**TASK TO CARRY OUT**. Copy out the lines below word for word, leaving out the pictures.
•••••
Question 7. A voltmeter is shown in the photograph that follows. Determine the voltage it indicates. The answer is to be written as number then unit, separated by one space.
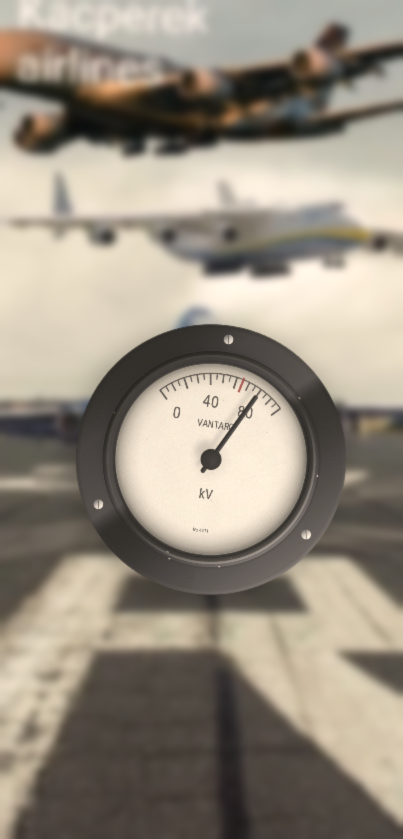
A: 80 kV
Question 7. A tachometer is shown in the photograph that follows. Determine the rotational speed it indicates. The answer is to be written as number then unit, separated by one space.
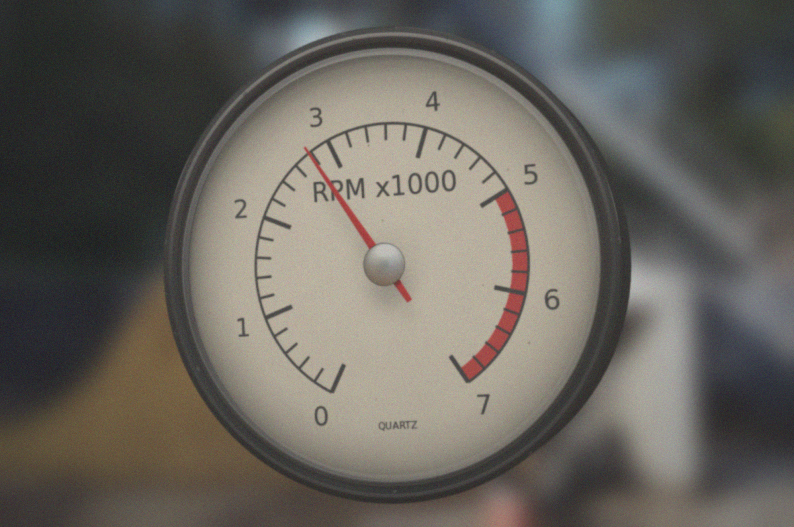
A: 2800 rpm
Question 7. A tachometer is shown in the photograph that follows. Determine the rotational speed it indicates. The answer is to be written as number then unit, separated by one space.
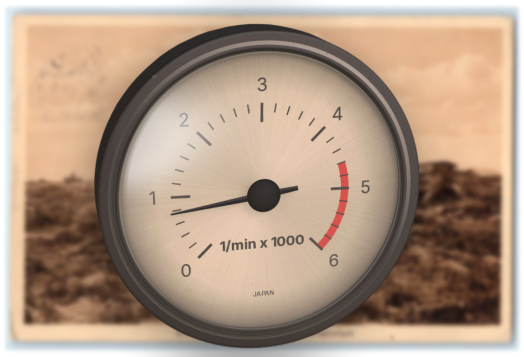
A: 800 rpm
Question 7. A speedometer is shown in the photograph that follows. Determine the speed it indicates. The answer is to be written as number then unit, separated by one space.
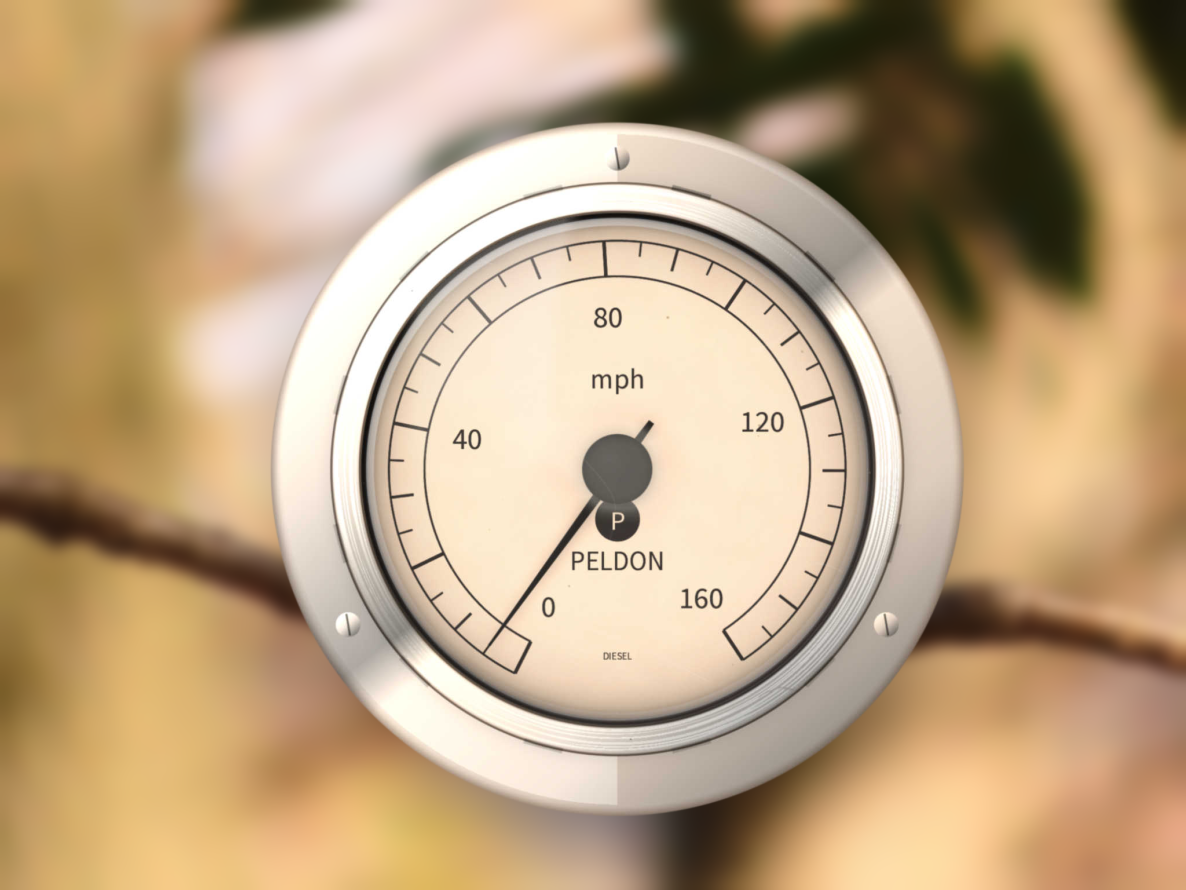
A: 5 mph
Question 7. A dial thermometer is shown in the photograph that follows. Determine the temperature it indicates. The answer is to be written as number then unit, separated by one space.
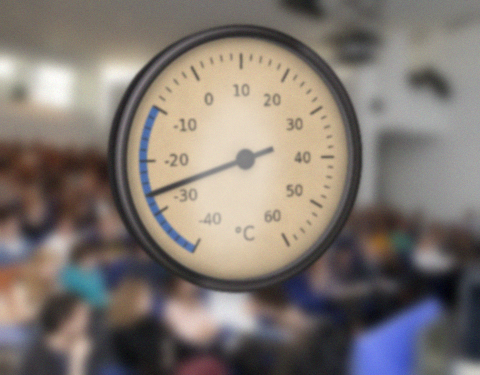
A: -26 °C
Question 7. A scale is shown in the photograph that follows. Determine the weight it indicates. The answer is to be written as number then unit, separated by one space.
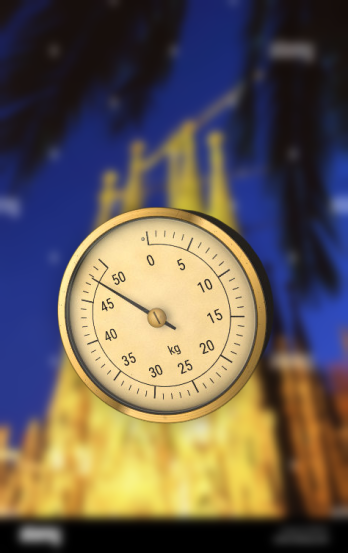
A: 48 kg
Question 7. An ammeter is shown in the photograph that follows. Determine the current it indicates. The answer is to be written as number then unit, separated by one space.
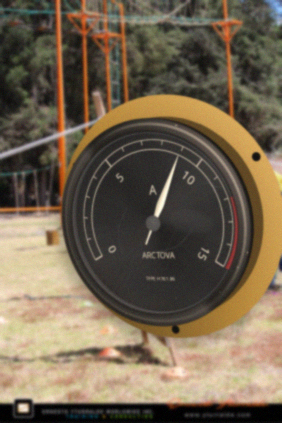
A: 9 A
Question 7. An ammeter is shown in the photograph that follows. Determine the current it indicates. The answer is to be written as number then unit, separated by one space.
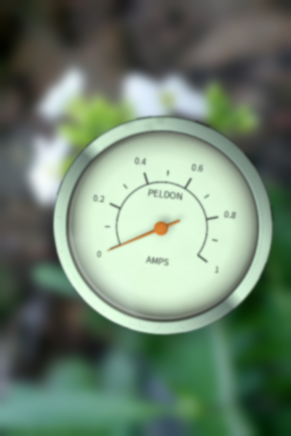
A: 0 A
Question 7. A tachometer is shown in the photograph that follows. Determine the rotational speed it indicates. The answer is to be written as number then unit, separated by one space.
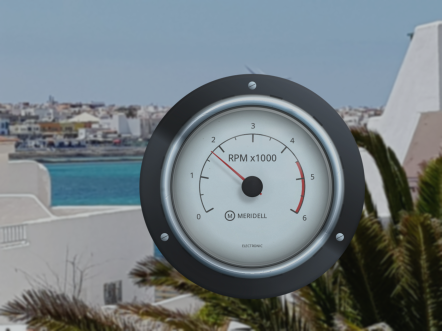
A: 1750 rpm
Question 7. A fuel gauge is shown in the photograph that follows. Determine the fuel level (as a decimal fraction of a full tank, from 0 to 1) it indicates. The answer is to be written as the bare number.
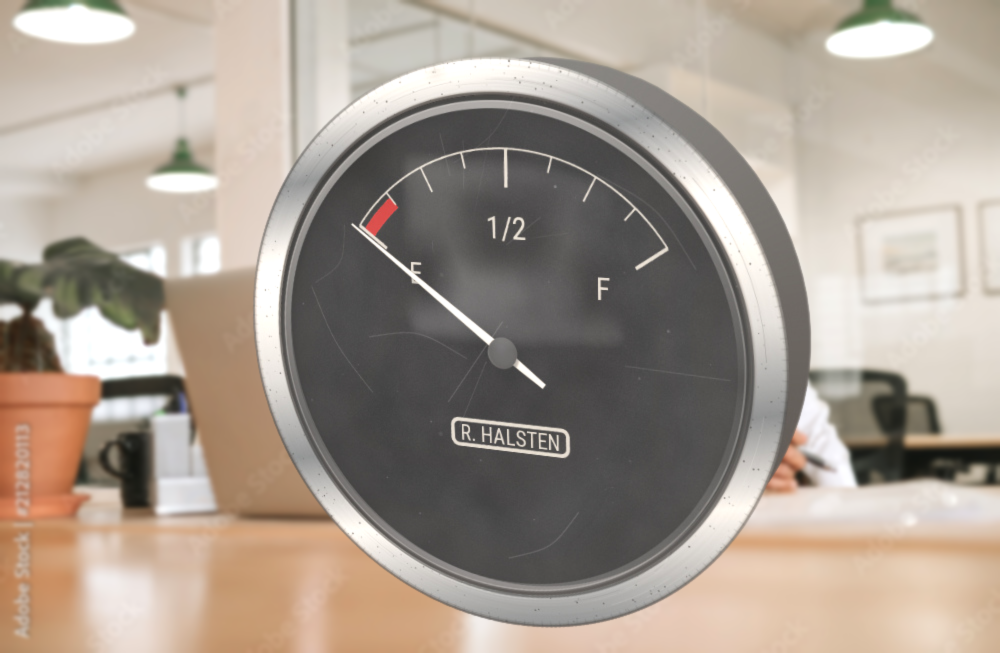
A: 0
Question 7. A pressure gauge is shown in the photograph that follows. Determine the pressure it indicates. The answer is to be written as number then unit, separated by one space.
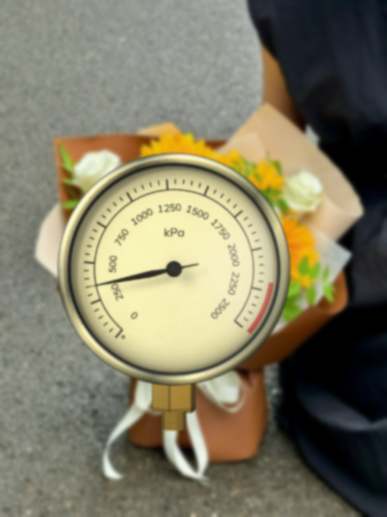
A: 350 kPa
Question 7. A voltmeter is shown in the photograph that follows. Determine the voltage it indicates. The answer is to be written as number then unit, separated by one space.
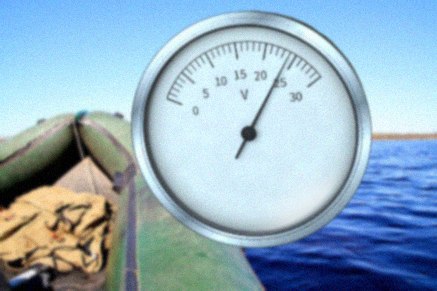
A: 24 V
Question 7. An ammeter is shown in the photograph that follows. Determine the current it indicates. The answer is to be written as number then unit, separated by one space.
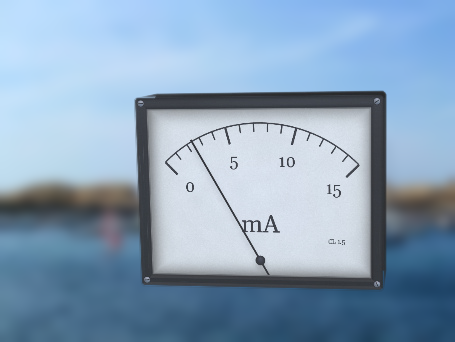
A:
•••••
**YOUR SOLUTION**.
Question 7. A voltmeter is shown in the photograph that follows. Determine the voltage it indicates. The answer is to be written as number then unit, separated by one space.
A: 80 kV
Question 7. A tachometer is shown in the photograph that follows. Determine the rotational speed it indicates. The answer is to be written as number then unit, separated by one space.
A: 2800 rpm
Question 7. A tachometer is shown in the photograph that follows. Determine the rotational speed it indicates. The answer is to be written as number then unit, separated by one space.
A: 800 rpm
Question 7. A speedometer is shown in the photograph that follows. Determine the speed it indicates. The answer is to be written as number then unit, separated by one space.
A: 5 mph
Question 7. A dial thermometer is shown in the photograph that follows. Determine the temperature it indicates. The answer is to be written as number then unit, separated by one space.
A: -26 °C
Question 7. A scale is shown in the photograph that follows. Determine the weight it indicates. The answer is to be written as number then unit, separated by one space.
A: 48 kg
Question 7. An ammeter is shown in the photograph that follows. Determine the current it indicates. The answer is to be written as number then unit, separated by one space.
A: 9 A
Question 7. An ammeter is shown in the photograph that follows. Determine the current it indicates. The answer is to be written as number then unit, separated by one space.
A: 0 A
Question 7. A tachometer is shown in the photograph that follows. Determine the rotational speed it indicates. The answer is to be written as number then unit, separated by one space.
A: 1750 rpm
Question 7. A fuel gauge is shown in the photograph that follows. Determine the fuel level (as a decimal fraction of a full tank, from 0 to 1) it indicates. The answer is to be written as the bare number.
A: 0
Question 7. A pressure gauge is shown in the photograph that follows. Determine the pressure it indicates. The answer is to be written as number then unit, separated by one space.
A: 350 kPa
Question 7. A voltmeter is shown in the photograph that follows. Determine the voltage it indicates. The answer is to be written as number then unit, separated by one space.
A: 24 V
Question 7. An ammeter is shown in the photograph that follows. Determine the current it indicates. The answer is to be written as number then unit, separated by one space.
A:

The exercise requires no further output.